# Material for this task:
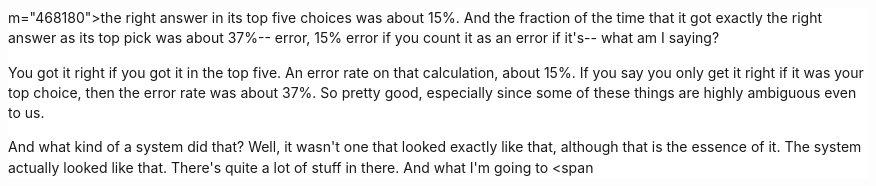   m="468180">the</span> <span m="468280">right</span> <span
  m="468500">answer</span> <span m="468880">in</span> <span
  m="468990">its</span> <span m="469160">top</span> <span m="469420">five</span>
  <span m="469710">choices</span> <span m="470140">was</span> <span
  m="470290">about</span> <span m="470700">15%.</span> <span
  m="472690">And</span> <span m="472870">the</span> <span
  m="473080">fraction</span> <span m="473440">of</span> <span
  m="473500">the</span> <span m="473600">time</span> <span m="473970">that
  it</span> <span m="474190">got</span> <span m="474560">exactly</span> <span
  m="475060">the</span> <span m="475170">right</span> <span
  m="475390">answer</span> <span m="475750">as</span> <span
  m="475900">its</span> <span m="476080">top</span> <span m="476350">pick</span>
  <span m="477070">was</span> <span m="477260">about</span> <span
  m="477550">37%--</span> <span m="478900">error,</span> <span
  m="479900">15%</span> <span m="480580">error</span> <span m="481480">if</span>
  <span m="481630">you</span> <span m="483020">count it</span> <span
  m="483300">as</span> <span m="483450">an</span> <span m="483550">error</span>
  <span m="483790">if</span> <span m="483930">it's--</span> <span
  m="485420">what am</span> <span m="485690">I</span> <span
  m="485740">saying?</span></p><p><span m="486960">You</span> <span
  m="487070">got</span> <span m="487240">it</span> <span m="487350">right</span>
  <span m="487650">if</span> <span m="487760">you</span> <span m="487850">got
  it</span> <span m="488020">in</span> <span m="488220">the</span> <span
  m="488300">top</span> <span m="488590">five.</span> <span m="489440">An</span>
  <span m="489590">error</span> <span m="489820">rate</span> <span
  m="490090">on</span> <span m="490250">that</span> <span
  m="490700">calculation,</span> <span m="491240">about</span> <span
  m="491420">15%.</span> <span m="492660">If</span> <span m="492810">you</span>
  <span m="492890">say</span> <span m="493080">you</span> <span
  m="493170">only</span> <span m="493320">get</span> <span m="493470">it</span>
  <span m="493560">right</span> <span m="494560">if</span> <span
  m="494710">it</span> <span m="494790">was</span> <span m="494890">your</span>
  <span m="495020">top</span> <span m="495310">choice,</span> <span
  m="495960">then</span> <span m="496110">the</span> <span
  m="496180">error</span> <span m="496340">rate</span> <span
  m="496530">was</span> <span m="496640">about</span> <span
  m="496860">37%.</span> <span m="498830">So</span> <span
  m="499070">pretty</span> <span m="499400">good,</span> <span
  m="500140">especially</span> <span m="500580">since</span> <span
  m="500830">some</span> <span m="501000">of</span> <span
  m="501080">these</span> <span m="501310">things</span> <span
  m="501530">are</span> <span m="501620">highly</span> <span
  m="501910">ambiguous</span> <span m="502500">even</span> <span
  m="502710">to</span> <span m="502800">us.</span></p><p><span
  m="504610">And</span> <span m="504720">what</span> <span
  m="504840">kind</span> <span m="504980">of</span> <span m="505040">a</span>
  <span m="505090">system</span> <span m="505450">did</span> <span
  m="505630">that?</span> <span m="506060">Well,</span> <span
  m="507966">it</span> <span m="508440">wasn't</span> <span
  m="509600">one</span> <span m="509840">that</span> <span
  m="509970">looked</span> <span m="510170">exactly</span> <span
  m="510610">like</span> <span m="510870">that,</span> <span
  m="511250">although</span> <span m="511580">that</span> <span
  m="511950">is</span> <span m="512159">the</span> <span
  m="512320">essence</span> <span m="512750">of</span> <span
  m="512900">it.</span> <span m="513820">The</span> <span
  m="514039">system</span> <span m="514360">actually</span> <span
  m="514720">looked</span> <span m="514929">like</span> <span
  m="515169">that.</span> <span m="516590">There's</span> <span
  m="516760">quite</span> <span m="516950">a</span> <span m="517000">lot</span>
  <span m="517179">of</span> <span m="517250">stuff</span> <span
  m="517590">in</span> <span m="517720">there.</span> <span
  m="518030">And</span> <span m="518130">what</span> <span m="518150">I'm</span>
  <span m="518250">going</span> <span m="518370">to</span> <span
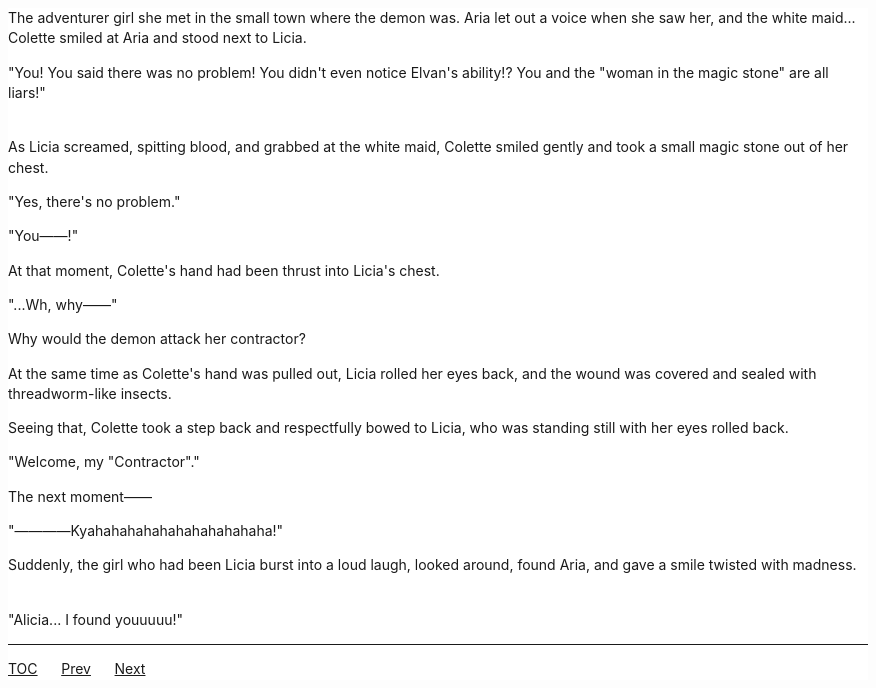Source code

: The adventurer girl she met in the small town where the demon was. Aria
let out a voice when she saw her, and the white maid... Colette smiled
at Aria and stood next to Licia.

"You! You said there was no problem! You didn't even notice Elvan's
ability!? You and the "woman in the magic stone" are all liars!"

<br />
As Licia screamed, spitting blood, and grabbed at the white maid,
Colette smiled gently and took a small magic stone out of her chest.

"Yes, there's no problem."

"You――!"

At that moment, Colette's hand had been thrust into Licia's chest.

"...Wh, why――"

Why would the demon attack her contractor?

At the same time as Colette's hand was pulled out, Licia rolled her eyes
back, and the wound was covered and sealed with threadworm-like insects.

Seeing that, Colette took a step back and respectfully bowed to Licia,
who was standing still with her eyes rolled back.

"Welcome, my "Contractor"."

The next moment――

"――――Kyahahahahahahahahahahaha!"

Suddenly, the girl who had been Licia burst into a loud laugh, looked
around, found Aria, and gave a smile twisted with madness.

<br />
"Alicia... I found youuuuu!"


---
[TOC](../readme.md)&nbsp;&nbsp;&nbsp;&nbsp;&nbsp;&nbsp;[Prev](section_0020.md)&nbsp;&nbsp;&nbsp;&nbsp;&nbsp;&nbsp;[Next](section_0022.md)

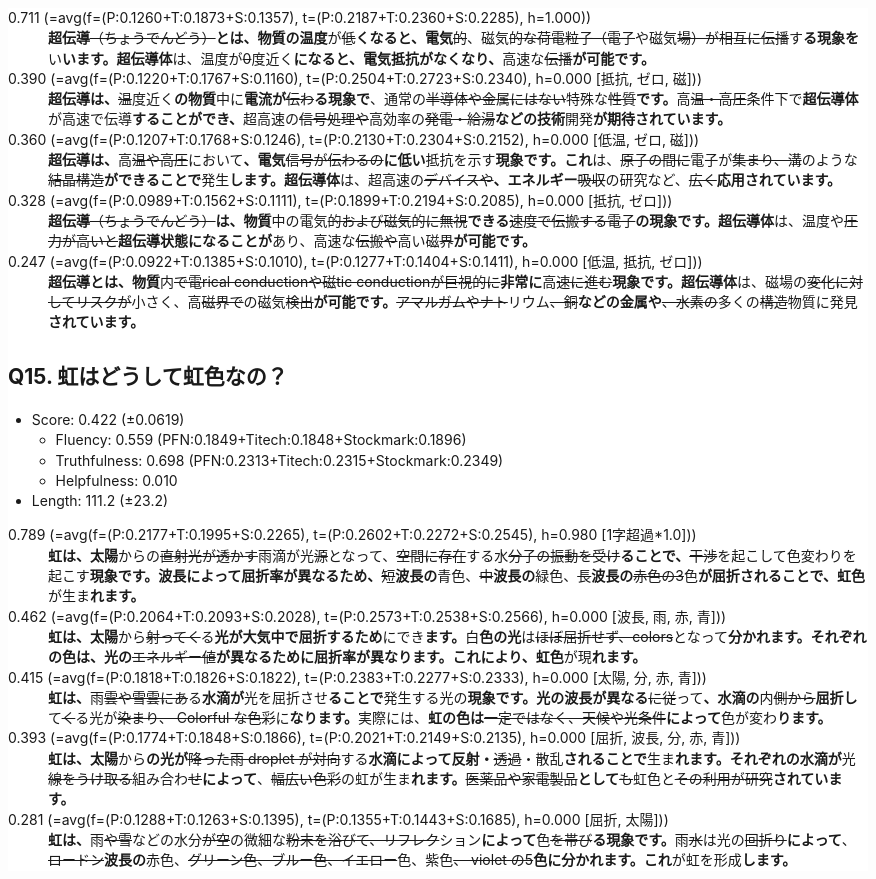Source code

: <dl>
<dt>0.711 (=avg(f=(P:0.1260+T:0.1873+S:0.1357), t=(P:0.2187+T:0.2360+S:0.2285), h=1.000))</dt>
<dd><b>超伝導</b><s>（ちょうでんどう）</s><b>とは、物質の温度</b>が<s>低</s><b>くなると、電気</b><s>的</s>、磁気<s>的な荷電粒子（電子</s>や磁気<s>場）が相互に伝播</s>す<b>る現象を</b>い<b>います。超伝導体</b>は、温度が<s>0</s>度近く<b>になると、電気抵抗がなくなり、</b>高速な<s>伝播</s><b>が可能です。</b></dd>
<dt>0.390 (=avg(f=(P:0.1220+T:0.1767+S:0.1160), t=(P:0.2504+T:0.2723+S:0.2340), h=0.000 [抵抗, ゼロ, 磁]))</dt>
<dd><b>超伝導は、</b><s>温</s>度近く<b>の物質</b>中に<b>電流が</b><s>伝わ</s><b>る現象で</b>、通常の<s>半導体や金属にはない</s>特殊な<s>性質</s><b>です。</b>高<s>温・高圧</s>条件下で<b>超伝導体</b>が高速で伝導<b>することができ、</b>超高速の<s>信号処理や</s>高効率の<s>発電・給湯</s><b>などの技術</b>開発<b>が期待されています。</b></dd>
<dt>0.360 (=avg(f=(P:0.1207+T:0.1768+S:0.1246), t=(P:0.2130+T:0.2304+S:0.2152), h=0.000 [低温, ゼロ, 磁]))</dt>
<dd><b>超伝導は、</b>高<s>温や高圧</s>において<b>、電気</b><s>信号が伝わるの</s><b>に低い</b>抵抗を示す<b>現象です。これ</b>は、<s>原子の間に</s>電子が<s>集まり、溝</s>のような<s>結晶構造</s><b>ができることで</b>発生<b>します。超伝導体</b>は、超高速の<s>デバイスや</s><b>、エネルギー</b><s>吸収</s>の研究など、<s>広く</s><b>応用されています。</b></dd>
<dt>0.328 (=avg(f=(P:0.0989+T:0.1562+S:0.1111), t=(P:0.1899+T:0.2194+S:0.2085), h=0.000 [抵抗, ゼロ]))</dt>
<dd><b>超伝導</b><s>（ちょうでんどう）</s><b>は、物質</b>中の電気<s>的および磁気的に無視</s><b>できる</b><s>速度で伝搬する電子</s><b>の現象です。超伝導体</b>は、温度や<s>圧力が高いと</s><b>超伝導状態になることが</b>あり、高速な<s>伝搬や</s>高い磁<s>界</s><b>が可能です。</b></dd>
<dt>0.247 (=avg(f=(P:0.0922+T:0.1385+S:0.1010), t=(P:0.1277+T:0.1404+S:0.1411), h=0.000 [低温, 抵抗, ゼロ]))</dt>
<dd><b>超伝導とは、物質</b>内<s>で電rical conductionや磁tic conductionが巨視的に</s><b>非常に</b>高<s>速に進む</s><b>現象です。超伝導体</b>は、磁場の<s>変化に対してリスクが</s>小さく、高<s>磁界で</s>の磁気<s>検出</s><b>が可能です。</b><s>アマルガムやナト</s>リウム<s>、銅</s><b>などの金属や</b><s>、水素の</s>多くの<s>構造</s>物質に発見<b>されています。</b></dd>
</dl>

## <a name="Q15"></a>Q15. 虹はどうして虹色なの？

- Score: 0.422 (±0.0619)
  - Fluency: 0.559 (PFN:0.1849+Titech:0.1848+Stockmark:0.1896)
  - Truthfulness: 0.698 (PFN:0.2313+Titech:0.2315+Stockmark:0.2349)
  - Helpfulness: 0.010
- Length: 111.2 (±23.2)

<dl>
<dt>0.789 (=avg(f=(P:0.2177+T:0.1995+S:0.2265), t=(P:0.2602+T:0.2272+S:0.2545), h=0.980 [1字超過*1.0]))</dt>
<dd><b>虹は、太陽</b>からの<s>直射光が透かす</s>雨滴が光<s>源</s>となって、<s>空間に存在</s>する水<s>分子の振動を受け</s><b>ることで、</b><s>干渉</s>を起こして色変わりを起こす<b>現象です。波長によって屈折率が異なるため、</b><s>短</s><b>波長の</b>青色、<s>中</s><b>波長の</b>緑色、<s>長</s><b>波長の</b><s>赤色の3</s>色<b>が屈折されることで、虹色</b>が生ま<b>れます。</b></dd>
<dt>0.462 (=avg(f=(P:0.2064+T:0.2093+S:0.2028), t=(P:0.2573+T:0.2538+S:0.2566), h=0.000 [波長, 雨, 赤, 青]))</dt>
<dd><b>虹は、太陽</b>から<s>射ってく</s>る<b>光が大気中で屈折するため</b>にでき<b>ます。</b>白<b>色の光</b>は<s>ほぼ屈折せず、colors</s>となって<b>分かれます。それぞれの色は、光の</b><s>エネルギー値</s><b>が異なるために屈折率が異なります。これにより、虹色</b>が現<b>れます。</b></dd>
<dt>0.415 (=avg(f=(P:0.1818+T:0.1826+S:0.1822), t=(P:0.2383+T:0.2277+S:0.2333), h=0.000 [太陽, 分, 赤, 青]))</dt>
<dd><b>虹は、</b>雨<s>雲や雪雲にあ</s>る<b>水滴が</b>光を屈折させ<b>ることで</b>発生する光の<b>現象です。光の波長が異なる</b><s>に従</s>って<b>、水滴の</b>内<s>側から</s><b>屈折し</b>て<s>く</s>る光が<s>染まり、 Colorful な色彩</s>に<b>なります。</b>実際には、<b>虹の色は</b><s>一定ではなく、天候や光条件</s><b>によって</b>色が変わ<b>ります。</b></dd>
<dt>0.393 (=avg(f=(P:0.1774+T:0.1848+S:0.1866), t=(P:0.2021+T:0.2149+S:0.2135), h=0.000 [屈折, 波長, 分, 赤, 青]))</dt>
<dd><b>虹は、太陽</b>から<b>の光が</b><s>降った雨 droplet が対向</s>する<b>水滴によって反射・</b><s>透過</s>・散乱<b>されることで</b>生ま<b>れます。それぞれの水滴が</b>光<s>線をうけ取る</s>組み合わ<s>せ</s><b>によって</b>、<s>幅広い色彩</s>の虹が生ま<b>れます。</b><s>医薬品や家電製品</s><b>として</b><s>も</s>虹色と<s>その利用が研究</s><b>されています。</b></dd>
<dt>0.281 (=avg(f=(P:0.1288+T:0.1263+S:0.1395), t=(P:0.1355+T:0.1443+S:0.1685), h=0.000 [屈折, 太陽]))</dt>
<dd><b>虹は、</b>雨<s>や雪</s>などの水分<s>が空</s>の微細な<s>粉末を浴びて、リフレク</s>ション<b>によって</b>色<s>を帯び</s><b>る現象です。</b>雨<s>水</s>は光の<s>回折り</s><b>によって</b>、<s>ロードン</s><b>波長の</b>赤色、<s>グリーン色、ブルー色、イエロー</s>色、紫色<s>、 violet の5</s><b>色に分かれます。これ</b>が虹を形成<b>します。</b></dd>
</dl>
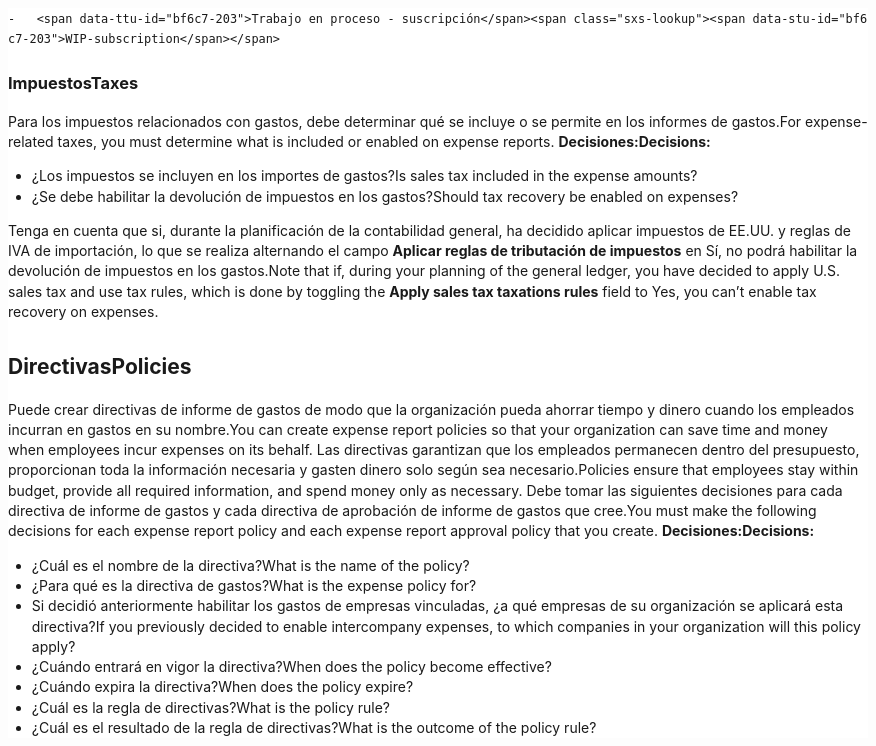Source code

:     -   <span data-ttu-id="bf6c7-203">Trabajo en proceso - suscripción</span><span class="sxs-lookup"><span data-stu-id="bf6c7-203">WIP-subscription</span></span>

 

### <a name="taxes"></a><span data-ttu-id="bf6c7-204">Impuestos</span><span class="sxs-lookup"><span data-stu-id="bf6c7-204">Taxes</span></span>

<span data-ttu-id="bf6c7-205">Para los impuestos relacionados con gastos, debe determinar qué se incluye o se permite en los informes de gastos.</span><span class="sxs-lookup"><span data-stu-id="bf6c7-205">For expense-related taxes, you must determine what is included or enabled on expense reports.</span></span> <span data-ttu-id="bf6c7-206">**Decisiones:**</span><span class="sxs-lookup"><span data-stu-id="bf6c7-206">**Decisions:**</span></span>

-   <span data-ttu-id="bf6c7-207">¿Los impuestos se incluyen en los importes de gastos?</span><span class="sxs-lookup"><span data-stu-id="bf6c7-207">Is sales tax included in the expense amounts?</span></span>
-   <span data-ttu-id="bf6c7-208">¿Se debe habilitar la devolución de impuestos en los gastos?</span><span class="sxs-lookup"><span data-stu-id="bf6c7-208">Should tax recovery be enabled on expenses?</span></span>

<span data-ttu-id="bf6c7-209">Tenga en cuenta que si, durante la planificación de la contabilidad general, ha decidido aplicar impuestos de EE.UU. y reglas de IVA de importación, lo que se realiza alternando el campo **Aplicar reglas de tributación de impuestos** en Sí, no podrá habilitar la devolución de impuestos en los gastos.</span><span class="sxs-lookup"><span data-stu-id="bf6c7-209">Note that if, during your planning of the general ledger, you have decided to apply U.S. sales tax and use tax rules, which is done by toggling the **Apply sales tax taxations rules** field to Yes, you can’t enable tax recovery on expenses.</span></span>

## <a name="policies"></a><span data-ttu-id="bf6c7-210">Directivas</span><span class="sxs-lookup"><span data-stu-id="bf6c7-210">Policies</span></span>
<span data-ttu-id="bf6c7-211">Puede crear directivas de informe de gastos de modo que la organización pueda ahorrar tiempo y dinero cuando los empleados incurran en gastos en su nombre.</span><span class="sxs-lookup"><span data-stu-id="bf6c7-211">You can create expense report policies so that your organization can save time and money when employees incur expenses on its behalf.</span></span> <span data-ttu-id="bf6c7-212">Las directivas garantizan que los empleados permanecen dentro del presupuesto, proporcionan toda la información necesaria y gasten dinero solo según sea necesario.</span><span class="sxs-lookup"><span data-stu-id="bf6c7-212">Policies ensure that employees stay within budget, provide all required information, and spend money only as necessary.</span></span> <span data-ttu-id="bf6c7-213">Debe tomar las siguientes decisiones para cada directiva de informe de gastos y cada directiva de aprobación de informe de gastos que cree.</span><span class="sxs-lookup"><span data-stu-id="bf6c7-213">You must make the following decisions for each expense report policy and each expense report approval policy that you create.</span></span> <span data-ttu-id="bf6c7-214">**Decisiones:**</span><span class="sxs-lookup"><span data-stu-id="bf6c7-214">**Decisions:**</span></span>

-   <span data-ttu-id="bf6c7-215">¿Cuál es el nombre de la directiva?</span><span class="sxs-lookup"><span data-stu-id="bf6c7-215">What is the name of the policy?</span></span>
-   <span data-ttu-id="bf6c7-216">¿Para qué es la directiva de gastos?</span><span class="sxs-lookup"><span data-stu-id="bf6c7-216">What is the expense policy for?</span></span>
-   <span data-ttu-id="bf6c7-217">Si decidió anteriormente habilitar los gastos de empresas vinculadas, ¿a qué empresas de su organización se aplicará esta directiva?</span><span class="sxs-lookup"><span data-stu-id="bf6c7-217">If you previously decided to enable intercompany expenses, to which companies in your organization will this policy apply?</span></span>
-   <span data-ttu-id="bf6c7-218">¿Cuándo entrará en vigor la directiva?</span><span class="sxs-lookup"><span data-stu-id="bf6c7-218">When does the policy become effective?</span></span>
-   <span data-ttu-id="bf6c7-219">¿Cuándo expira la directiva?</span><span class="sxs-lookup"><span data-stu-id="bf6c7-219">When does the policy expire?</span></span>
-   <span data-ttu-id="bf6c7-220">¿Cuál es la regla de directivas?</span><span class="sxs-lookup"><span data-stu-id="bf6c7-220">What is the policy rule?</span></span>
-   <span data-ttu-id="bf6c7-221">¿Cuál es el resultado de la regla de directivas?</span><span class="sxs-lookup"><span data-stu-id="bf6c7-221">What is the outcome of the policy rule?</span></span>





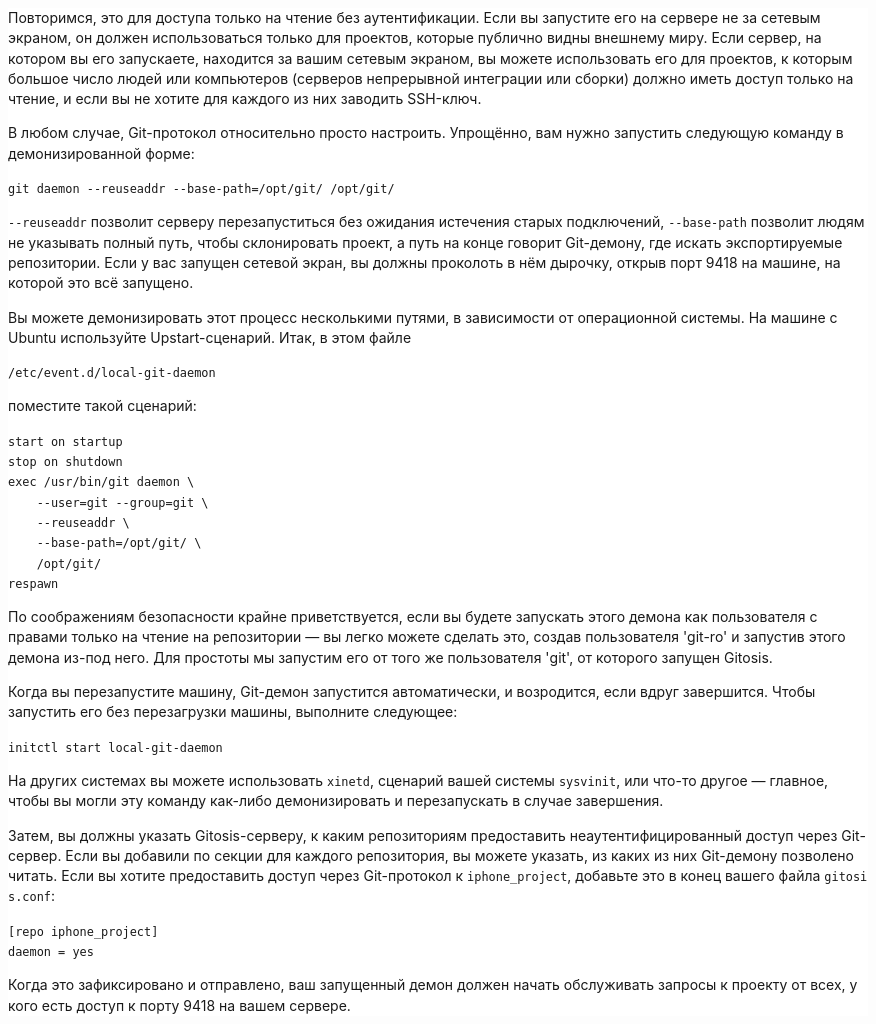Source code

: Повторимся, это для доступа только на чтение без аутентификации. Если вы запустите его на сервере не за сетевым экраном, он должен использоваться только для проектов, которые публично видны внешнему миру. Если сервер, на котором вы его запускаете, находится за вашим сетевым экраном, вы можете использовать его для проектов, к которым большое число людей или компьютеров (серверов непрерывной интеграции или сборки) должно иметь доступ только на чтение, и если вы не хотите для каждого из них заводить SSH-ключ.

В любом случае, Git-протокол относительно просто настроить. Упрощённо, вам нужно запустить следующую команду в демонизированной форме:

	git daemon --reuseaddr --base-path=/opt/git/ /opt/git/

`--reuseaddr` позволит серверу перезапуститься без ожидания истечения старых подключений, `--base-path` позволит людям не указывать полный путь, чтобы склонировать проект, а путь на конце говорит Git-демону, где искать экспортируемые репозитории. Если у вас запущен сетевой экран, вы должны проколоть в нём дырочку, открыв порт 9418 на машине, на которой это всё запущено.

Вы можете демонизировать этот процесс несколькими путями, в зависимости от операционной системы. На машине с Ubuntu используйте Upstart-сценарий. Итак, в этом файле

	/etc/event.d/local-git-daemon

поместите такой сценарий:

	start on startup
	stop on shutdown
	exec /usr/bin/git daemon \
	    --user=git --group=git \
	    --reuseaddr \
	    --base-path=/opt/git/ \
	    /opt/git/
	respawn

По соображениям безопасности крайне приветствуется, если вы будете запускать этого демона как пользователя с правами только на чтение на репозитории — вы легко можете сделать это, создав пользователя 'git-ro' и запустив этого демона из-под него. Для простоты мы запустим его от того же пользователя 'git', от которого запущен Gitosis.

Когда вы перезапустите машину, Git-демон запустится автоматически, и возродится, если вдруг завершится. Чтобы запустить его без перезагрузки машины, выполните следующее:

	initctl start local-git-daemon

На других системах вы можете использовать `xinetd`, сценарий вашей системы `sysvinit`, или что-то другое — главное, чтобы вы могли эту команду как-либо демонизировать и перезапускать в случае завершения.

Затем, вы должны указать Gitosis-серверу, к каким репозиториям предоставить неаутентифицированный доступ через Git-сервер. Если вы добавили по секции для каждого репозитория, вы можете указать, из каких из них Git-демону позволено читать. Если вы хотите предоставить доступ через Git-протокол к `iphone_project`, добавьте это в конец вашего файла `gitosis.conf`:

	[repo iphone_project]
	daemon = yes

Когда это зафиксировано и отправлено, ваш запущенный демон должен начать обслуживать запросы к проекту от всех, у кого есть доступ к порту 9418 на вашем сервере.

# Work order:
In the material above, how many lines have the word "Titech"? Give that number and nothing else.

# Exercise output:
2